Чей же я, господи, сын?
Ведь все равно остаемся в итоге
С ночью один на один.
Знал бы – вцепился в цыганку-разлуку,
В нищенку крепче, чем в мать.
Может, тогда и постиг бы науку,
Как никого не терять…
Очевидно, и такие, невольные, уроки не пропали для Климова-Южина даром: лица людей, более ли, менее ли близких поэту, в “Чернаве” распределены странным образом. Чем случайнее прохожий, тем четче обозначена его линия – будь то деревенский дурачок Грын, покойный Гарик Хрустальный либо “турецкий носатый сегодняшний грек”, утративший память о тех временах своей – своей! – родины, “где даже гетеры, и те – гениальны”. Чуть только сокращается расстояние между лирическим героем и возможным адресатом стихотворения, расплываются, распыляются и черты последнего (исключение – пронзительно нежная “Колыбельная”, обращенная к дочери). Странник выбирает одиночество, путник по дороге к земле, “где нет ни гнева, ни печали, лишь радость и покой”, ищет отчетливости, Божьего прикосновения вокруг, а не в людях, древнегреческое “все полно богов” предельно реализуется в его творчестве. “Между кладбищенских оград // закат привычно догорает, // и пастухов привычный мат // дух мертвецов не возмущает…” Боговдохновенное противопоставляется рукотворному: как такового вопроса о Боге для Климова-Южина не существует, для него актуальнее проблема истинности и ложности сотворенного мира. В последнем случае лучше отвернуться, не вступать в движение фальшивого круговорота встреч и разлук, в первом же – Богом пропитана каждая минута жизни и каждый фрагмент окружающего бытия: “дух от гриба, гриб-сын и гриб-отец” – вот она, ересь, перемешанная с “неслыханной простотой”, вот она, третья, духовная, ипостась лирического героя.

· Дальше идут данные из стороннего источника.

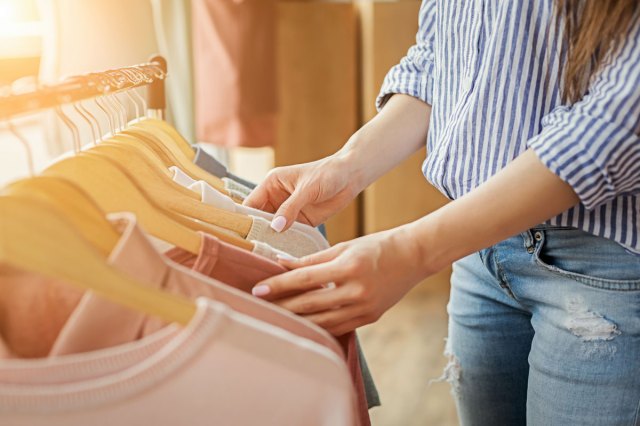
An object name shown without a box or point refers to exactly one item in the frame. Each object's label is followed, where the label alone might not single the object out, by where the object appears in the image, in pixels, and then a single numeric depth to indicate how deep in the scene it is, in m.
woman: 0.82
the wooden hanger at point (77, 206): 0.68
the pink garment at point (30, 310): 0.71
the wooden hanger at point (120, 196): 0.79
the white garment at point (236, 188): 1.16
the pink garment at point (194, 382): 0.57
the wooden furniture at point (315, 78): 3.33
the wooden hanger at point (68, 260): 0.60
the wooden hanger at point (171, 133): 1.12
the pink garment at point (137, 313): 0.65
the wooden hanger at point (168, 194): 0.92
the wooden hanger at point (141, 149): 0.95
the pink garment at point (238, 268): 0.76
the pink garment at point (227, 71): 2.47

На пути к пониманию Голгофы Климов-Южин расходится с Пастернаком; для него человеческое в человеке перетягивает божественное. Жалость и память о людской боли сильнее ощущения предначертанности, жизнь явственнее и непреложней, чем смерть, и Христос воспринимается прежде всего как мученик, а не как судья и вседержитель будущего вселенского царства. “Не от боли не спится: // Погружаюсь в покой, // все мне, юному, мнится // белый дом над рекой. // Дышит детское темя, // жжет терновый венец – // предназначил же время // беспощадный Отец. // В мышце старческой сила, // все торопится быть… // Каково Ему было // в эти дни уходить”…
Лирический герой стихов Климова-Южина не прорезает земную жизнь – и землю – насквозь, но обходит ее по кругу, и от этого путь его кажется бесконечным. На кольцевой линии много следов; поэтому не стоит удивляться чувству традиции Климова-Южина, стоит почувствовать меру его поэзии, которая, вобрав в себя отзвуки стольких чужих голосов и мотивов, тем не менее осталась для читателя одновременно и самоценной, и самоцельной.